[Opening DATA SHOWN section]
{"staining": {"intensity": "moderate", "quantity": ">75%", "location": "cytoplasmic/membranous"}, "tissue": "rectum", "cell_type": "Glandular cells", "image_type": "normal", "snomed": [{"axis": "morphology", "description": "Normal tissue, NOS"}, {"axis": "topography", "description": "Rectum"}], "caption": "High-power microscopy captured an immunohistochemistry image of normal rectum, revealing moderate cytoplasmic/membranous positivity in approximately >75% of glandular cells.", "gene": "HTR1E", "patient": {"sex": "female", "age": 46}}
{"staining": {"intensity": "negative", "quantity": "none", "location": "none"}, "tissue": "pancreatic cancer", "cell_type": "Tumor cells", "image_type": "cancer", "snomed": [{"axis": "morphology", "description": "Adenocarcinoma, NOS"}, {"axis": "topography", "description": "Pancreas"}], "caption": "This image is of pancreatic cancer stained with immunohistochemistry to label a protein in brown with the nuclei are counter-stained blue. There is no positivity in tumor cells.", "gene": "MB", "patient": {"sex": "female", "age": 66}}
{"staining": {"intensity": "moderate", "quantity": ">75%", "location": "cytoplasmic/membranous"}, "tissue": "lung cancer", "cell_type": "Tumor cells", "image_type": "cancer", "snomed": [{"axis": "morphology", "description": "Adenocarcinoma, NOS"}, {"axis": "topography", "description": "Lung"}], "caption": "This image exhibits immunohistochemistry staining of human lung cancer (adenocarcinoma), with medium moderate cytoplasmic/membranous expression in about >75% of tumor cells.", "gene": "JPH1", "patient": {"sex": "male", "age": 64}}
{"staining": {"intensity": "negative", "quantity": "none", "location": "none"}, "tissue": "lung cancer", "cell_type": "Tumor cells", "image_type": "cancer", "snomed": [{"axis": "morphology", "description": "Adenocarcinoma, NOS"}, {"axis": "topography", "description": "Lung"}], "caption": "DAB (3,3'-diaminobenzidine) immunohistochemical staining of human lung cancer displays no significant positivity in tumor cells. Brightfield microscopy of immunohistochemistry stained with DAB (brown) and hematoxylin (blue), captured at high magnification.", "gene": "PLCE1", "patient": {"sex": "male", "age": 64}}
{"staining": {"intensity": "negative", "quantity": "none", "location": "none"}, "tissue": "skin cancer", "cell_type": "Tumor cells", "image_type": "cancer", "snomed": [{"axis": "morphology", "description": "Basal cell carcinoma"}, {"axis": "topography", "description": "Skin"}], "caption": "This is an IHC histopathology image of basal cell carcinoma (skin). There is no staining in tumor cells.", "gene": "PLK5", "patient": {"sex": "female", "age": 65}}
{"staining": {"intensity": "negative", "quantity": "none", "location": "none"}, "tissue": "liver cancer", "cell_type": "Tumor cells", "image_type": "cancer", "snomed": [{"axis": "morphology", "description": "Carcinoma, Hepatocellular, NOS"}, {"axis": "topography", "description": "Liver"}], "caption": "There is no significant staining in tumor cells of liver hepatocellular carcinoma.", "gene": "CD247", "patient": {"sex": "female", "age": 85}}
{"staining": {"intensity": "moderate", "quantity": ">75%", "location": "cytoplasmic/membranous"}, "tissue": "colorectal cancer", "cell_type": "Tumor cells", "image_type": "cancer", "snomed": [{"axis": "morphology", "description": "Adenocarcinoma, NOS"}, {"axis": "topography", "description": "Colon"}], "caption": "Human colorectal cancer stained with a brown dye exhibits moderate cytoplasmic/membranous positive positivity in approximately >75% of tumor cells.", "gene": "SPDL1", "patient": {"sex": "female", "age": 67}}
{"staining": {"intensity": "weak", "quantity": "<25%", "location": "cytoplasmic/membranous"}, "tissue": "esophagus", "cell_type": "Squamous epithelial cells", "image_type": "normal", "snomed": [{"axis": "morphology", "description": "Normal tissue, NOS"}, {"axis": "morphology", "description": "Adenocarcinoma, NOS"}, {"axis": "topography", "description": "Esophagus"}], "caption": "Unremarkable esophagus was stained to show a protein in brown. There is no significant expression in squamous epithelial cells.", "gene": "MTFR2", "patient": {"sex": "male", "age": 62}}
[Closing DATA SHOWN section]
-- EXERCISE --
I need all of the records above retyped exactly, please.

-- EXERCISE RESPONSE --
{"staining": {"intensity": "moderate", "quantity": ">75%", "location": "cytoplasmic/membranous"}, "tissue": "rectum", "cell_type": "Glandular cells", "image_type": "normal", "snomed": [{"axis": "morphology", "description": "Normal tissue, NOS"}, {"axis": "topography", "description": "Rectum"}], "caption": "High-power microscopy captured an immunohistochemistry image of normal rectum, revealing moderate cytoplasmic/membranous positivity in approximately >75% of glandular cells.", "gene": "HTR1E", "patient": {"sex": "female", "age": 46}}
{"staining": {"intensity": "negative", "quantity": "none", "location": "none"}, "tissue": "pancreatic cancer", "cell_type": "Tumor cells", "image_type": "cancer", "snomed": [{"axis": "morphology", "description": "Adenocarcinoma, NOS"}, {"axis": "topography", "description": "Pancreas"}], "caption": "This image is of pancreatic cancer stained with immunohistochemistry to label a protein in brown with the nuclei are counter-stained blue. There is no positivity in tumor cells.", "gene": "MB", "patient": {"sex": "female", "age": 66}}
{"staining": {"intensity": "moderate", "quantity": ">75%", "location": "cytoplasmic/membranous"}, "tissue": "lung cancer", "cell_type": "Tumor cells", "image_type": "cancer", "snomed": [{"axis": "morphology", "description": "Adenocarcinoma, NOS"}, {"axis": "topography", "description": "Lung"}], "caption": "This image exhibits immunohistochemistry staining of human lung cancer (adenocarcinoma), with medium moderate cytoplasmic/membranous expression in about >75% of tumor cells.", "gene": "JPH1", "patient": {"sex": "male", "age": 64}}
{"staining": {"intensity": "negative", "quantity": "none", "location": "none"}, "tissue": "lung cancer", "cell_type": "Tumor cells", "image_type": "cancer", "snomed": [{"axis": "morphology", "description": "Adenocarcinoma, NOS"}, {"axis": "topography", "description": "Lung"}], "caption": "DAB (3,3'-diaminobenzidine) immunohistochemical staining of human lung cancer displays no significant positivity in tumor cells. Brightfield microscopy of immunohistochemistry stained with DAB (brown) and hematoxylin (blue), captured at high magnification.", "gene": "PLCE1", "patient": {"sex": "male", "age": 64}}
{"staining": {"intensity": "negative", "quantity": "none", "location": "none"}, "tissue": "skin cancer", "cell_type": "Tumor cells", "image_type": "cancer", "snomed": [{"axis": "morphology", "description": "Basal cell carcinoma"}, {"axis": "topography", "description": "Skin"}], "caption": "This is an IHC histopathology image of basal cell carcinoma (skin). There is no staining in tumor cells.", "gene": "PLK5", "patient": {"sex": "female", "age": 65}}
{"staining": {"intensity": "negative", "quantity": "none", "location": "none"}, "tissue": "liver cancer", "cell_type": "Tumor cells", "image_type": "cancer", "snomed": [{"axis": "morphology", "description": "Carcinoma, Hepatocellular, NOS"}, {"axis": "topography", "description": "Liver"}], "caption": "There is no significant staining in tumor cells of liver hepatocellular carcinoma.", "gene": "CD247", "patient": {"sex": "female", "age": 85}}
{"staining": {"intensity": "moderate", "quantity": ">75%", "location": "cytoplasmic/membranous"}, "tissue": "colorectal cancer", "cell_type": "Tumor cells", "image_type": "cancer", "snomed": [{"axis": "morphology", "description": "Adenocarcinoma, NOS"}, {"axis": "topography", "description": "Colon"}], "caption": "Human colorectal cancer stained with a brown dye exhibits moderate cytoplasmic/membranous positive positivity in approximately >75% of tumor cells.", "gene": "SPDL1", "patient": {"sex": "female", "age": 67}}
{"staining": {"intensity": "weak", "quantity": "<25%", "location": "cytoplasmic/membranous"}, "tissue": "esophagus", "cell_type": "Squamous epithelial cells", "image_type": "normal", "snomed": [{"axis": "morphology", "description": "Normal tissue, NOS"}, {"axis": "morphology", "description": "Adenocarcinoma, NOS"}, {"axis": "topography", "description": "Esophagus"}], "caption": "Unremarkable esophagus was stained to show a protein in brown. There is no significant expression in squamous epithelial cells.", "gene": "MTFR2", "patient": {"sex": "male", "age": 62}}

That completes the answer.